• WORK ORDER:
Copy exactly the lines from the start of the data below through the one that carries "you want to", and only those.

• Items listed in a dataset:
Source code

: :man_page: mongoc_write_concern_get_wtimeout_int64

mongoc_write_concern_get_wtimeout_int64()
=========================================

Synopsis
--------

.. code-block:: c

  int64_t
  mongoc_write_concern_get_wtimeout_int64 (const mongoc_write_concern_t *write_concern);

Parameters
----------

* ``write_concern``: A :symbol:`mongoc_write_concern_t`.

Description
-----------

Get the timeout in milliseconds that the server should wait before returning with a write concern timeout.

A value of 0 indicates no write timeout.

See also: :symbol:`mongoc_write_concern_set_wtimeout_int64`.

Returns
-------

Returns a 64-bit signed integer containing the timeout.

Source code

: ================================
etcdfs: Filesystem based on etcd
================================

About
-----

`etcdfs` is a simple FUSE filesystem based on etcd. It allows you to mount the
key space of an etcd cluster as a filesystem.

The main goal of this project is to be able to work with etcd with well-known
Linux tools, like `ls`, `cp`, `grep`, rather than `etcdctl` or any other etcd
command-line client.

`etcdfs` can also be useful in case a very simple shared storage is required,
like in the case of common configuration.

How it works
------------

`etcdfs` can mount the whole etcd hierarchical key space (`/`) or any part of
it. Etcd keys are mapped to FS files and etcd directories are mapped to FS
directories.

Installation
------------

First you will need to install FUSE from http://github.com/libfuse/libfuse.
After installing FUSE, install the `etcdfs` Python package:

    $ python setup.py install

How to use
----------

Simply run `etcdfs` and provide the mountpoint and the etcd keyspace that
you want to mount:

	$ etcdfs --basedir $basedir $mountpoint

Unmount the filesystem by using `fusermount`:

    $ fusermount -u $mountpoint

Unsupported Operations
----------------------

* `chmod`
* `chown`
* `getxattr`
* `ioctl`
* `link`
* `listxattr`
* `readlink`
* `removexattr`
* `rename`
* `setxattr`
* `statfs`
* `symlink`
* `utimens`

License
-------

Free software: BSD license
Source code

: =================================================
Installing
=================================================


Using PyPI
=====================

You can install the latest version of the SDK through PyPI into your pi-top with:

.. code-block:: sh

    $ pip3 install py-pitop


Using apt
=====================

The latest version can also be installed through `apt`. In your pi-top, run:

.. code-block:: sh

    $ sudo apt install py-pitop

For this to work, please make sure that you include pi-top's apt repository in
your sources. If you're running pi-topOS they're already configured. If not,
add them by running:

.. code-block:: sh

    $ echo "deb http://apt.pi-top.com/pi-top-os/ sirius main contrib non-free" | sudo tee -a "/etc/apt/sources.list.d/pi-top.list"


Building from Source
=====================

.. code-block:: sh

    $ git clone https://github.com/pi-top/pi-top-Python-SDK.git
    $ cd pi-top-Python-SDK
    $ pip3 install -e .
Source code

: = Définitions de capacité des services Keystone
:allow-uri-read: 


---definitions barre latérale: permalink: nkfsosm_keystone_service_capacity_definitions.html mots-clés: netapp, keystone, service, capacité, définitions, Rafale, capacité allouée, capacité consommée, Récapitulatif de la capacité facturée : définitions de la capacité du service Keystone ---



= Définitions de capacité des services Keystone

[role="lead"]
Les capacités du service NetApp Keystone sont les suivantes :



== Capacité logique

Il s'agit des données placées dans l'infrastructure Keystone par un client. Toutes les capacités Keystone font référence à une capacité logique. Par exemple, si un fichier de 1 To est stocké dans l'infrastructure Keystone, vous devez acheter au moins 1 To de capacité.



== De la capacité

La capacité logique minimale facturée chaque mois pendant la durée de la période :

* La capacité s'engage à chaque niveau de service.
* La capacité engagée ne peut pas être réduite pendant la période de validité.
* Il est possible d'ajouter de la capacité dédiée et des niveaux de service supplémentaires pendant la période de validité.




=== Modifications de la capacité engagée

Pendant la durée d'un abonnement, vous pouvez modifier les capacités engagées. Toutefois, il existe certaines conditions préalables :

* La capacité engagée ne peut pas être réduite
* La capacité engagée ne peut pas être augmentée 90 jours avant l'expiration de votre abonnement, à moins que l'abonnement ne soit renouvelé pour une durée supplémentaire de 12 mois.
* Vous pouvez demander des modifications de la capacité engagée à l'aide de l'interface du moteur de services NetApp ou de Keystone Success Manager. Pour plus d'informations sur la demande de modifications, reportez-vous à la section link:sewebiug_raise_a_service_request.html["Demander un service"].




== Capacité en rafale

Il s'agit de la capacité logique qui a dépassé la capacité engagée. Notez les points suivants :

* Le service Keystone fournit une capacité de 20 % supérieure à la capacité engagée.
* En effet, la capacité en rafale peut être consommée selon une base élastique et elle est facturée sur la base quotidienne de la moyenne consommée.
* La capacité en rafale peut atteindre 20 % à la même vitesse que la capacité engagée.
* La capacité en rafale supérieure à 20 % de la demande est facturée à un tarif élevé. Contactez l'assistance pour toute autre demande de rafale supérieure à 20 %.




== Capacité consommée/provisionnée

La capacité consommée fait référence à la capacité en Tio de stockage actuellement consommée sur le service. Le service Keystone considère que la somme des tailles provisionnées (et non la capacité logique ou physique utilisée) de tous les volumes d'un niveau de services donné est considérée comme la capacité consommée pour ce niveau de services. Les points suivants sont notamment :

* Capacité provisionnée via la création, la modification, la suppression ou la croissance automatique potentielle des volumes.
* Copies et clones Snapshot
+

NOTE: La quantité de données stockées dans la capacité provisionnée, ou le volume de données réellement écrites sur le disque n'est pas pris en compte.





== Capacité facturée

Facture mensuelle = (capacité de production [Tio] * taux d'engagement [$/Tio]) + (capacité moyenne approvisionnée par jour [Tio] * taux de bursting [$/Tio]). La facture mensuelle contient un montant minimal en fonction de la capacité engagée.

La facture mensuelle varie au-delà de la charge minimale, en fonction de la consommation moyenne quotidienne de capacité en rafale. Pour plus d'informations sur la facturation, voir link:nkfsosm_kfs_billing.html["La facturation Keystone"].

• SOLUTION FOR THIS TASK:
Source code

: :man_page: mongoc_write_concern_get_wtimeout_int64

mongoc_write_concern_get_wtimeout_int64()
=========================================

Synopsis
--------

.. code-block:: c

  int64_t
  mongoc_write_concern_get_wtimeout_int64 (const mongoc_write_concern_t *write_concern);

Parameters
----------

* ``write_concern``: A :symbol:`mongoc_write_concern_t`.

Description
-----------

Get the timeout in milliseconds that the server should wait before returning with a write concern timeout.

A value of 0 indicates no write timeout.

See also: :symbol:`mongoc_write_concern_set_wtimeout_int64`.

Returns
-------

Returns a 64-bit signed integer containing the timeout.

Source code

: ================================
etcdfs: Filesystem based on etcd
================================

About
-----

`etcdfs` is a simple FUSE filesystem based on etcd. It allows you to mount the
key space of an etcd cluster as a filesystem.

The main goal of this project is to be able to work with etcd with well-known
Linux tools, like `ls`, `cp`, `grep`, rather than `etcdctl` or any other etcd
command-line client.

`etcdfs` can also be useful in case a very simple shared storage is required,
like in the case of common configuration.

How it works
------------

`etcdfs` can mount the whole etcd hierarchical key space (`/`) or any part of
it. Etcd keys are mapped to FS files and etcd directories are mapped to FS
directories.

Installation
------------

First you will need to install FUSE from http://github.com/libfuse/libfuse.
After installing FUSE, install the `etcdfs` Python package:

    $ python setup.py install

How to use
----------

Simply run `etcdfs` and provide the mountpoint and the etcd keyspace that
you want to mount:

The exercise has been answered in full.